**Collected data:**
- - -

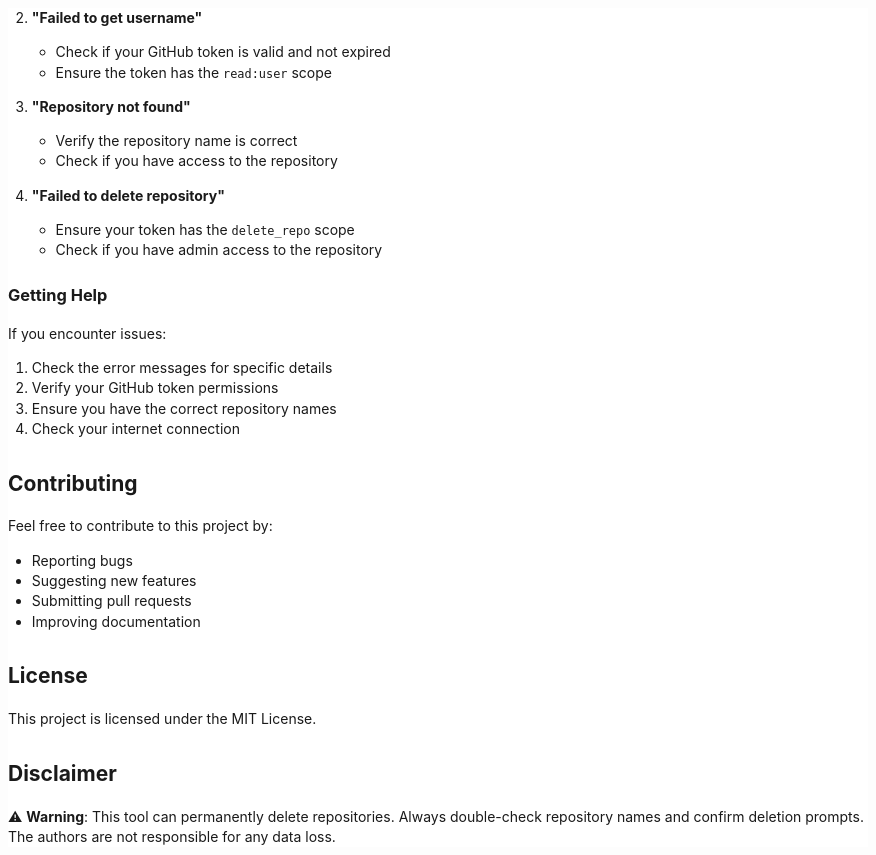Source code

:2. **"Failed to get username"**
   - Check if your GitHub token is valid and not expired
   - Ensure the token has the `read:user` scope

3. **"Repository not found"**
   - Verify the repository name is correct
   - Check if you have access to the repository

4. **"Failed to delete repository"**
   - Ensure your token has the `delete_repo` scope
   - Check if you have admin access to the repository

### Getting Help

If you encounter issues:
1. Check the error messages for specific details
2. Verify your GitHub token permissions
3. Ensure you have the correct repository names
4. Check your internet connection

## Contributing

Feel free to contribute to this project by:
- Reporting bugs
- Suggesting new features
- Submitting pull requests
- Improving documentation

## License

This project is licensed under the MIT License.

## Disclaimer

⚠️ **Warning**: This tool can permanently delete repositories. Always double-check repository names and confirm deletion prompts. The authors are not responsible for any data loss. 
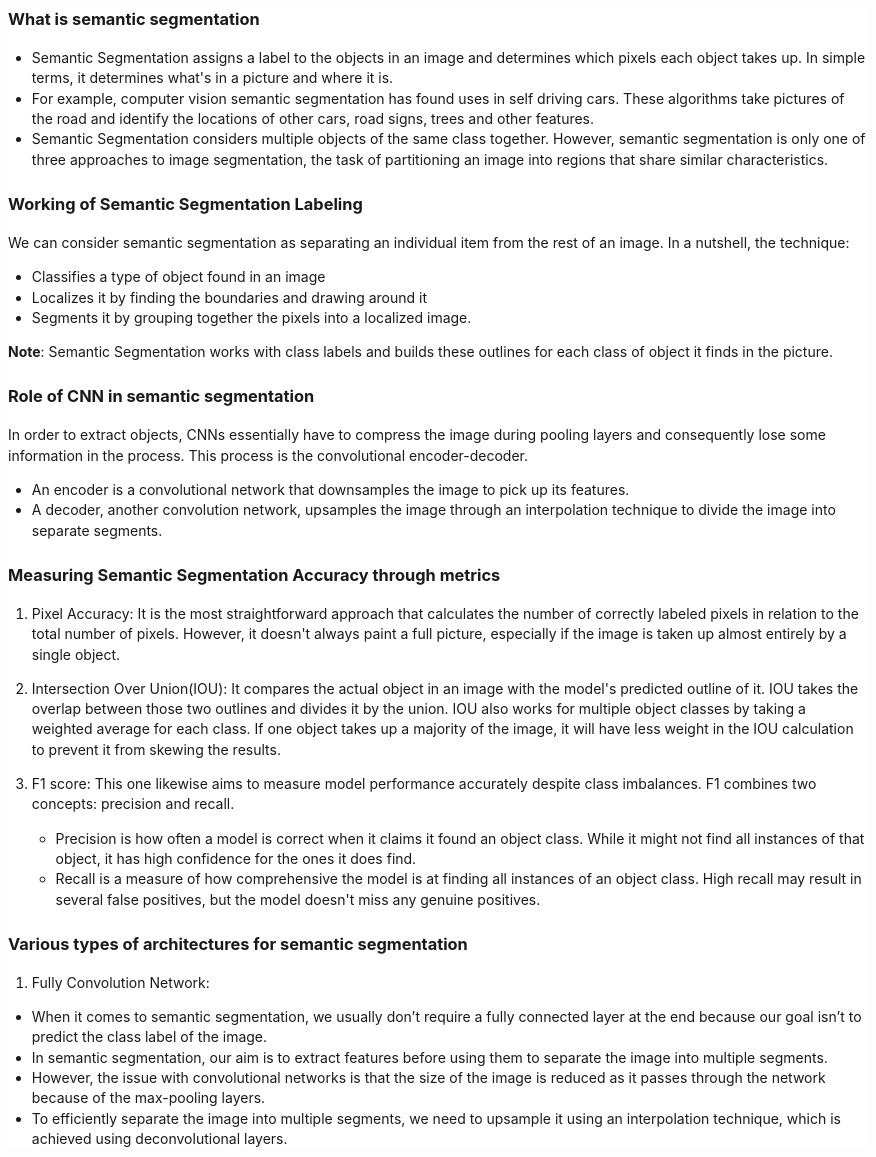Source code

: ### What is semantic segmentation

- Semantic Segmentation assigns a label to the objects in an image and determines which pixels each object takes up. In simple terms, it determines what's in a picture and where it is. 
- For example, computer vision semantic segmentation has found uses in self driving cars. These algorithms take pictures of the road and identify the locations of other cars, road signs, trees and other features.
- Semantic Segmentation considers multiple objects of the same class together. However, semantic segmentation is only one of three approaches to image segmentation, the task of partitioning an image into regions that share similar characteristics. 

### Working of Semantic Segmentation Labeling 
We can consider semantic segmentation as separating an individual item from the rest of an image. In a nutshell, the technique:
- Classifies a type of object found in an image
- Localizes it by finding the boundaries and drawing around it
- Segments it by grouping together the pixels into a localized image.

**Note**: Semantic Segmentation works with class labels and builds these outlines for each class of object it finds in the picture.

### Role of CNN in semantic segmentation
In order to extract objects, CNNs essentially have to compress the image during pooling layers and consequently lose some information in the process. This process is the convolutional encoder-decoder. 
- An encoder is a convolutional network that downsamples the image to pick up its features.
- A decoder, another convolution network, upsamples the image through an interpolation technique to divide the image into separate segments.

### Measuring Semantic Segmentation Accuracy through metrics
1. Pixel Accuracy: It is the most straightforward approach that calculates the number of correctly labeled pixels in relation to the total number of pixels. However, it doesn't always paint a full picture, especially if the image is taken up almost entirely by a single object.

2. Intersection Over Union(IOU): It compares the actual object in an image with the model's predicted outline of it. IOU takes the overlap between those two outlines and divides it by the union. IOU also works for multiple object classes by taking a weighted average for each class. If one object takes up a majority of the image, it will have less weight in the IOU calculation to prevent it from skewing the results.

3. F1 score: This one likewise aims to measure model performance accurately despite class imbalances. F1 combines two concepts: precision and recall.

     - Precision is how often a model is correct when it claims it found an object class. While it might not find all instances of that object, it has high confidence for the ones it does find.
     - Recall is a measure of how comprehensive the model is at finding all instances of an object class. High recall may result in several false positives, but the model doesn't miss any genuine positives.

### Various types of architectures for semantic segmentation
1. Fully Convolution Network:
- When it comes to semantic segmentation, we usually don’t require a fully connected layer at the end because our goal isn’t to predict the class label of the image.
- In semantic segmentation, our aim is to extract features before using them to separate the image into multiple segments.
- However, the issue with convolutional networks is that the size of the image is reduced as it passes through the network because of the max-pooling layers.
- To efficiently separate the image into multiple segments, we need to upsample it using an interpolation technique, which is achieved using deconvolutional layers.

- - -

**Directions:** Please update the entries from the start through the line containing "is semantic segmentation", replacing "token" with "key" and changing nothing else. Leave the pictures out of your answer.

**Result for this exercise:**
Source code

:2. **"Failed to get username"**
   - Check if your GitHub key is valid and not expired
   - Ensure the key has the `read:user` scope

3. **"Repository not found"**
   - Verify the repository name is correct
   - Check if you have access to the repository

4. **"Failed to delete repository"**
   - Ensure your key has the `delete_repo` scope
   - Check if you have admin access to the repository

### Getting Help

If you encounter issues:
1. Check the error messages for specific details
2. Verify your GitHub key permissions
3. Ensure you have the correct repository names
4. Check your internet connection

## Contributing

Feel free to contribute to this project by:
- Reporting bugs
- Suggesting new features
- Submitting pull requests
- Improving documentation

## License

This project is licensed under the MIT License.

## Disclaimer

⚠️ **Warning**: This tool can permanently delete repositories. Always double-check repository names and confirm deletion prompts. The authors are not responsible for any data loss. 
Source code

: ### What is semantic segmentation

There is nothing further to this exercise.